In a bidirectional index, metadata path identifier i corresponds to GBWT sequence identifiers Path::encode(i, false) and Path::encode(i, true).

Sample names

  • bool hasSampleNames() const: Does the metadata contain sample names?
  • std::string sample(size_type i): Name of the sample with identifier i, or an empty string if there is no such sample.
  • size_type sample(const std::string& name) const: Identifier of the sample with name name, or samples() if there is no such sample.
  • void setSamples(const std::vector<std::string>& names): Use the provided list of strings as sample names and update sample count accordingly.
  • void addSamples(const std::vector<std::string>& names): Append the provided list of strings to the current sample names and update sample count accordingly.
  • void clearSampleNames(): Remove sample names from the metadata.

Contig names

  • bool hasContigNames() const: Does the metadata contain contig names?
  • std::string contig(size_type i): Name of the contig with identifier i, or an empty string if there is no such contig.
  • size_type contig(const std::string& name) const: Identifier of the contig with name name, or contigs() if there is no such contig.
  • void setContigs(const std::vector<std::string>& names): Use the provided list of strings as contig names and update contig count accordingly.
  • void addContigs(const std::vector<std::string>& names): Append the provided list of strings to the current contig names and update contig count accordingly.
  • void clearContigNames(): Remove contig names from the metadata.

Remove metadata

  • std::vector<size_type> removeSample(size_type sample_id): Removes all metadata for sample identifier sample_id. Returns the list of removed path identifiers.
  • std::vector<size_type> removeContig(size_type contig_id): Removes all metadata for contig identifier contig_id. Returns the list of removed path identifiers.

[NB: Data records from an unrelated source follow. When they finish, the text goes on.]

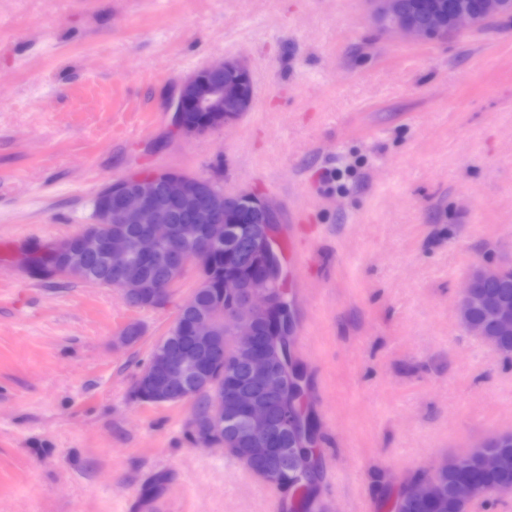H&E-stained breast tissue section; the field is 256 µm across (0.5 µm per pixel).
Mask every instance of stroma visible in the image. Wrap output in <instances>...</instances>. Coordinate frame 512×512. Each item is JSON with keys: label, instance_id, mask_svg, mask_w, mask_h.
I'll list each match as a JSON object with an SVG mask.
<instances>
[{"label": "stroma", "instance_id": "obj_1", "mask_svg": "<svg viewBox=\"0 0 512 512\" xmlns=\"http://www.w3.org/2000/svg\"><path fill=\"white\" fill-rule=\"evenodd\" d=\"M238 56L251 110L177 136L180 83ZM170 169L278 211L316 512H387L512 433V363L455 310L474 265L512 261V16L414 41L366 0H0V512H271L268 483L200 440L195 401L135 395L195 265L146 309L28 265L106 185Z\"/></svg>", "mask_w": 512, "mask_h": 512}]
</instances>
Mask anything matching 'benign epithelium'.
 Here are the masks:
<instances>
[{
	"label": "benign epithelium",
	"instance_id": "obj_1",
	"mask_svg": "<svg viewBox=\"0 0 512 512\" xmlns=\"http://www.w3.org/2000/svg\"><path fill=\"white\" fill-rule=\"evenodd\" d=\"M375 24L393 37L434 40L453 32L482 29L500 17L512 14V0H455L443 10L437 6L429 13L410 9L405 0H369ZM251 82V67L241 57L227 58L210 65L182 82L178 94L168 102L172 112V126L182 137H194L209 130L235 122L250 110L253 97L244 94V86ZM199 203L197 215L186 224H175L158 214L159 198L177 203L187 197ZM115 220L142 224L144 228L135 238L137 253L149 260L161 258L168 268L180 271L187 264L199 260L213 246L211 225L235 224L249 242L245 259L257 273L228 284L229 301L221 303L209 316L197 318L188 326L192 339L205 341L211 337L217 324L228 326L237 348L235 361L243 364L250 379L259 385L256 391H239L230 398L223 397L213 387L208 404V422L201 439L205 442L224 431V419L242 414L244 428L250 438L261 446V451L250 456L245 466L262 479L279 478L285 473L300 475L309 469L310 462L297 453V429L293 420L283 417L279 422L271 418L272 403L278 399L284 386V377L275 355L257 336L255 323L272 319L277 299L268 290V281L281 266L270 236V226L276 223L273 208L260 197L249 192L228 194L220 191L212 180L187 175L176 170L158 174L130 175L112 183V206L105 209L103 223ZM180 241L191 248H177ZM129 240L124 236H103L91 226L75 237L74 245H56L48 257L63 260L65 273L75 279L79 269L75 259L103 255L113 260L117 277L110 286L119 288L127 302L135 306L149 296L159 304L165 298L164 289L146 288L132 291L126 287L122 262L127 256ZM478 265L471 269L457 303L459 317H464L472 304L480 306V321H465V327L480 337L487 336L492 327L499 336L512 335V309L500 304L491 295L478 291V284L497 281L505 268ZM192 359L181 351L170 348L159 351L157 361L147 364L139 379L159 397L176 395L182 401L188 395L182 384L192 370Z\"/></svg>",
	"mask_w": 512,
	"mask_h": 512
}]
</instances>
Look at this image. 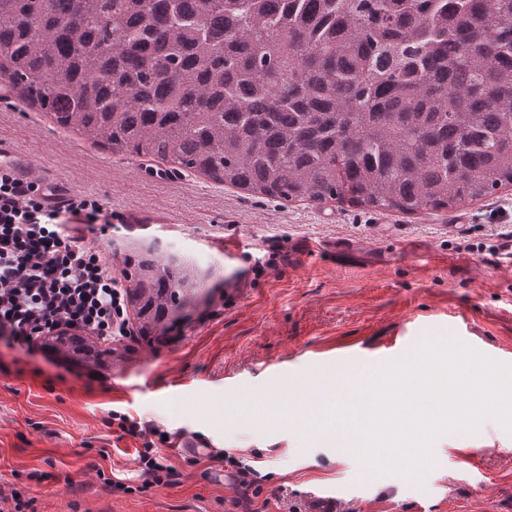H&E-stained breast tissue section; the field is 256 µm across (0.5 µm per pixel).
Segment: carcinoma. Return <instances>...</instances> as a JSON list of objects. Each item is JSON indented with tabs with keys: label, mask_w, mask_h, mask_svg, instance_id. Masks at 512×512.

When a sample / contig is removed, old sample / contig / path ids may be invalidated. Hence samples and contigs should be removed one at a time:

void removeSamples(DynamicGBWT& index, const std::vector<std::string>& sample_names)
{
  for(const std::string& name : sample_names)
  {
    size_type sample_id = index.metadata.sample(name);
    std::vector<size_type> paths = index.metadata.removeSample(sample_id);
    index.remove(paths);
  }
}

Metadata tool

The metadata_tool tool can be used to view and remove metadata. By default, the tool prints the basic metadata.

metadata_tool [options] basename
  • -s: Print all sample names.
  • -c: Print all contig names.
  • -p: Print all path names.
  • -t: Print all tags.
  • -r: Remove all metadata and overwrite the original index.
  • -O: Output SDSL format instead of simple-sds format.